Blood tests are another new option. These tests look for small signals from cancer in the bloodstream, including tiny pieces of tumor DNA.
In a large study, one blood test detected about 83% of colorectal cancers.
But blood tests have a major weakness: they miss most precancerous polyps.
That matters because polyps are the part we can remove to prevent cancer. So for now, blood tests are not good enough to replace colonoscopy.
Why colonoscopy is still the best
Colonoscopy is still the best screening test overall because it does two jobs at once: it finds polyps and removes them.
This is important because removing polyps can prevent cancer before it starts.
Some doctors now use AI tools during colonoscopy, which can help doctors spot small polyps that might otherwise be missed. Early studies suggest AI can improve detection, but it’s not perfect.
Better treatments: targeted and immune-based therapies
Treatment is also improving. Doctors now test tumors to learn what kind of colorectal cancer a person has. That helps them choose the best treatment.
One important example involves DNA repair. Your cells copy DNA all the time. Mistakes happen. Normally, the body fixes those mistakes, like spell-check for DNA.
In some colorectal cancers, this repair system is broken. That means the tumor builds up lots of DNA errors. These tumors can look more “foreign” to the immune system.
This is where immunotherapy — drugs like pembrolizumab — can help. The immune system has built-in “brakes” that stop it from attacking normal cells. Some cancers use those brakes to hide. Immunotherapy drugs release the brakes so immune cells can attack the tumor.
Immunotherapy works best in tumors with lots of DNA mistakes, because the immune system can recognize them more easily.
New blood tests after surgery
Another new tool is a blood test called circulating tumor DNA (ctDNA). Cancer cells can shed tiny pieces of DNA into the bloodstream.

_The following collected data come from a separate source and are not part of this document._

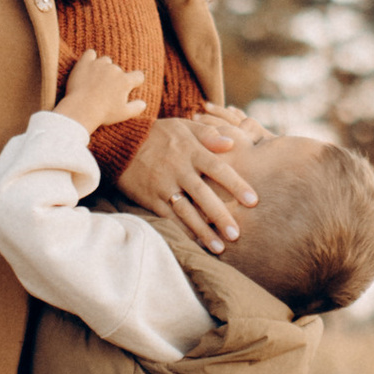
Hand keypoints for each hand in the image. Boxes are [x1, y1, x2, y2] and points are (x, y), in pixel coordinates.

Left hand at [58, 49, 150, 135]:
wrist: (81, 109)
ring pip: (105, 60)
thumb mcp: (124, 114)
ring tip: (95, 79)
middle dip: (114, 77)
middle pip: (118, 69)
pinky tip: (88, 66)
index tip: (131, 87)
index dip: (136, 81)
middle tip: (105, 90)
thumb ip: (136, 108)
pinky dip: (90, 58)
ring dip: (103, 67)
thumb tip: (143, 103)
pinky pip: (90, 54)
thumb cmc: (103, 113)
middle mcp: (115, 70)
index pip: (138, 76)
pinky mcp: (85, 63)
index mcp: (125, 81)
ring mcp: (99, 64)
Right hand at [111, 112, 258, 250]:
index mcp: (191, 151)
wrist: (120, 143)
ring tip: (219, 247)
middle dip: (220, 216)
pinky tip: (196, 243)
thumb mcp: (182, 126)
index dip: (236, 185)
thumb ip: (208, 134)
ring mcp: (164, 186)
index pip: (218, 169)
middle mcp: (179, 169)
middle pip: (203, 195)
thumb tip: (231, 143)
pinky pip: (168, 218)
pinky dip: (182, 231)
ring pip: (186, 211)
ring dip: (203, 231)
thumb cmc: (158, 134)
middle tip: (236, 234)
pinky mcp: (151, 198)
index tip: (253, 201)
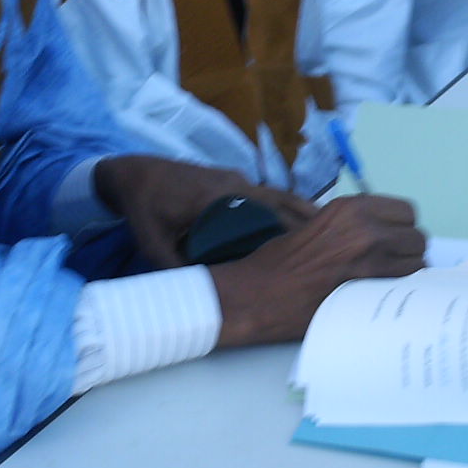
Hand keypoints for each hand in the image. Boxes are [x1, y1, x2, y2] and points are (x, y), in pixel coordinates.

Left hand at [91, 154, 316, 267]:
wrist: (133, 172)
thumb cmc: (143, 208)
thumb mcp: (152, 243)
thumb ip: (175, 268)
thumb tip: (201, 296)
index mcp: (217, 200)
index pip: (264, 218)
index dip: (290, 233)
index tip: (312, 252)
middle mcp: (234, 186)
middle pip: (281, 204)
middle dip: (307, 224)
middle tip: (334, 246)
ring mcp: (236, 179)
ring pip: (279, 195)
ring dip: (303, 212)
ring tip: (330, 233)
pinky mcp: (234, 177)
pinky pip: (269, 192)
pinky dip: (289, 204)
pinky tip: (304, 218)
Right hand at [208, 195, 426, 346]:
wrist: (259, 294)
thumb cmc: (280, 260)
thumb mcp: (318, 224)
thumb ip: (353, 225)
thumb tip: (383, 232)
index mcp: (351, 208)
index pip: (406, 211)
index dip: (400, 227)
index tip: (391, 238)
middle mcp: (367, 228)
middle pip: (417, 236)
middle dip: (407, 249)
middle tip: (390, 262)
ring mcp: (371, 259)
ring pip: (417, 262)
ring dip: (406, 270)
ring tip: (384, 279)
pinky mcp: (370, 288)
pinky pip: (405, 285)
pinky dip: (399, 289)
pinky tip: (381, 294)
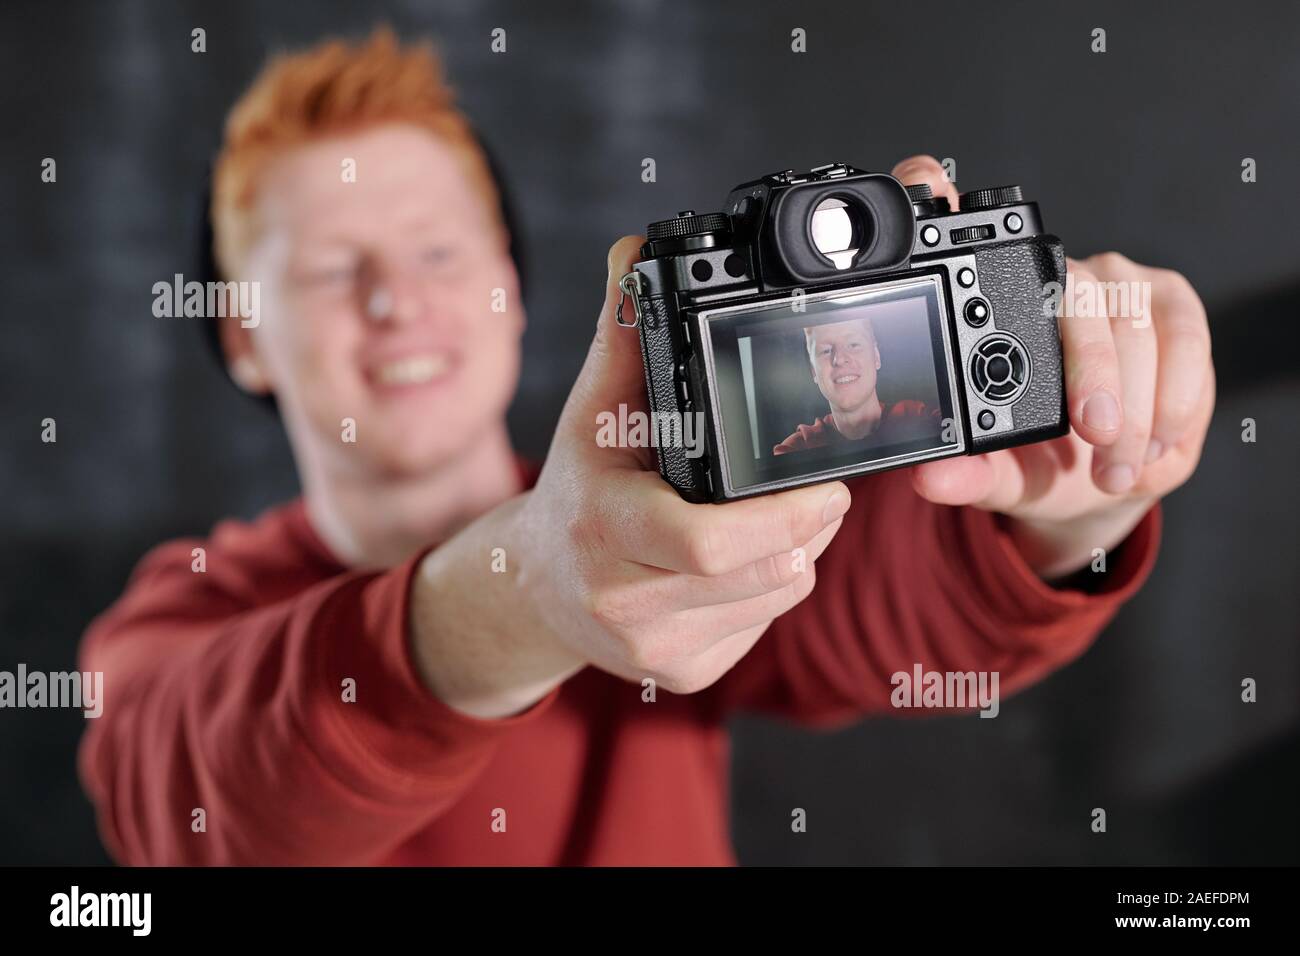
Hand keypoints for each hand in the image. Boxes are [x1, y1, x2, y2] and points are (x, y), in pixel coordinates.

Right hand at [412, 237, 849, 714]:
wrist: (534, 584)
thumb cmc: (577, 488)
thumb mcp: (591, 409)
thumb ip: (626, 332)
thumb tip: (640, 249)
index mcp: (604, 527)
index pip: (709, 544)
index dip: (785, 517)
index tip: (826, 484)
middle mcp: (623, 599)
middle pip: (766, 571)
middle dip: (811, 525)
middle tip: (818, 490)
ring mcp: (653, 646)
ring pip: (779, 595)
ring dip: (800, 551)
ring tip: (774, 517)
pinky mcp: (681, 673)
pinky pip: (765, 625)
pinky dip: (773, 586)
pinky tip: (743, 561)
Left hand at [890, 155, 1214, 578]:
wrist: (1103, 483)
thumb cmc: (1043, 465)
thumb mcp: (1001, 477)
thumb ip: (969, 476)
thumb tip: (929, 479)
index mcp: (994, 313)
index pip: (980, 256)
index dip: (961, 213)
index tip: (948, 215)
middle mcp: (1053, 285)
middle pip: (1075, 299)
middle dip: (1093, 375)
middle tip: (1095, 437)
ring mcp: (1114, 284)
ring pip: (1132, 322)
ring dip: (1136, 403)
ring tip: (1120, 464)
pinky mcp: (1169, 301)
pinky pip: (1182, 335)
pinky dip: (1174, 394)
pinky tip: (1156, 440)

After surgery, doctors can test for ctDNA to see if cancer may still be hiding in the body even if scans look normal.
This matters because ctDNA can help predict who is more likely to have the cancer come back.
Studies show that people with ctDNA after surgery have a much higher risk of recurrence.
ctDNA testing may also help doctors decide who really needs chemotherapy after surgery and who might safely avoid it.
What you can do now
New stool tests, blood tests, immunotherapy, and ctDNA testing are changing colorectal cancer care.
These tools may help doctors:
Find cancer earlier
Match treatment to the tumor
Avoid unnecessary treatment for some patients
But colonoscopy is still the best tool for preventing colorectal cancer, because it can remove polyps before they become cancer.
Moments like this can change the conversation. But prevention takes follow-through.
No matter your age, blood in the stool, ongoing belly pain, changes in bowel habits, or unexplained iron-deficiency anemia should be checked. If you have a family history, you may also need screening before age 45.
Two creeks, same current — but if you act, perhaps a different downstream.